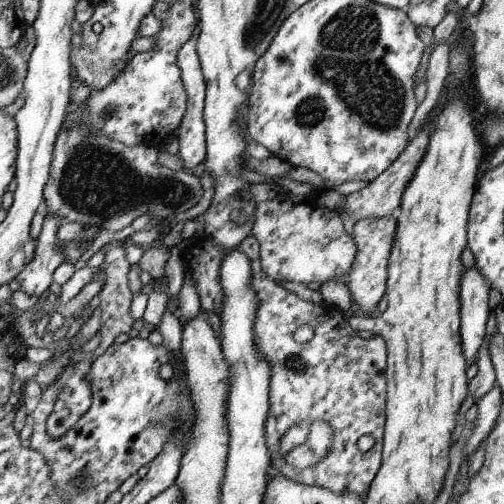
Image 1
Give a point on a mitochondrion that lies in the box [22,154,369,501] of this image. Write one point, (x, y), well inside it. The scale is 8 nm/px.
(299, 444)

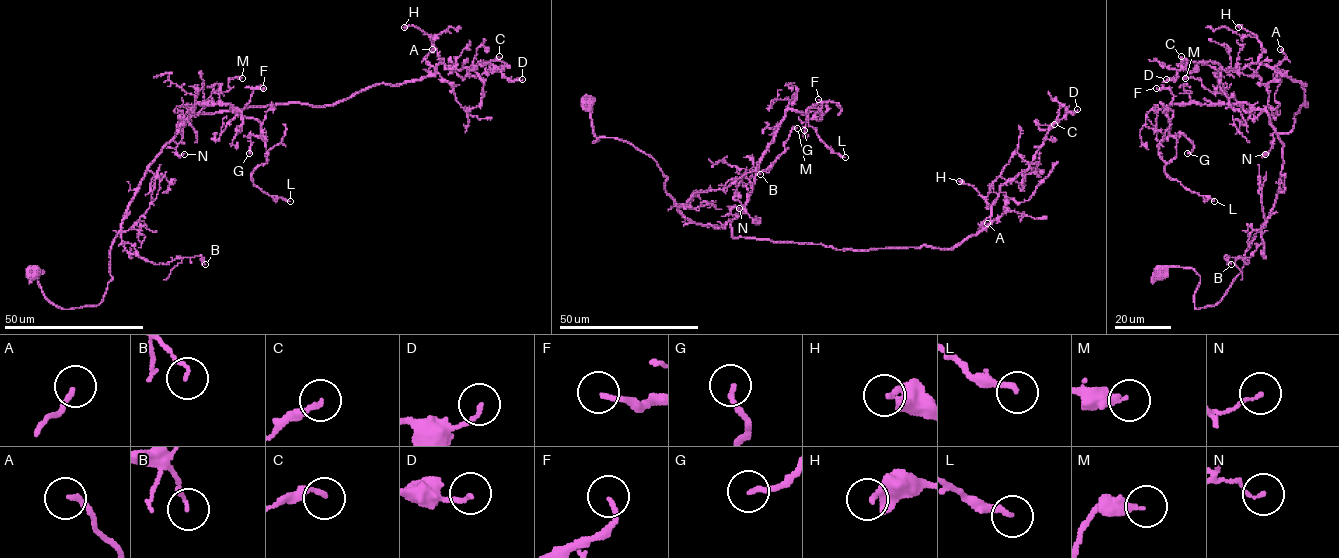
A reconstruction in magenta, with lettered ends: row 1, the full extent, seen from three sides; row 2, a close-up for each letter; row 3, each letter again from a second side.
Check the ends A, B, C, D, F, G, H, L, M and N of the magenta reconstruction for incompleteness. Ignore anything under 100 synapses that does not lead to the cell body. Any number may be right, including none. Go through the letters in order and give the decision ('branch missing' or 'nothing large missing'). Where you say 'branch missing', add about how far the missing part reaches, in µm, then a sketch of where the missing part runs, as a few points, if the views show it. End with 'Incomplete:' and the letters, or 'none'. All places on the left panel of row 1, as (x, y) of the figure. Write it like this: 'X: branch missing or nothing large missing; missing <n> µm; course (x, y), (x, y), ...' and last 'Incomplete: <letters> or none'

■ TASK: Hand back the exact lines from the start of the entries to the line with "A reconstruction in", both ends kept and pictures left out.

■ EXERCISE RESPONSE:
Image 1
Give a point on a mitochondrion that lies in the box [22,154,369,501] of this image. Write one point, (x, y), well inside it. The scale is 8 nm/px.
(299, 444)

A reconstruction in magenta, with lettered ends: row 1, the full extent, seen from three sides; row 2, a close-up for each letter; row 3, each letter again from a second side.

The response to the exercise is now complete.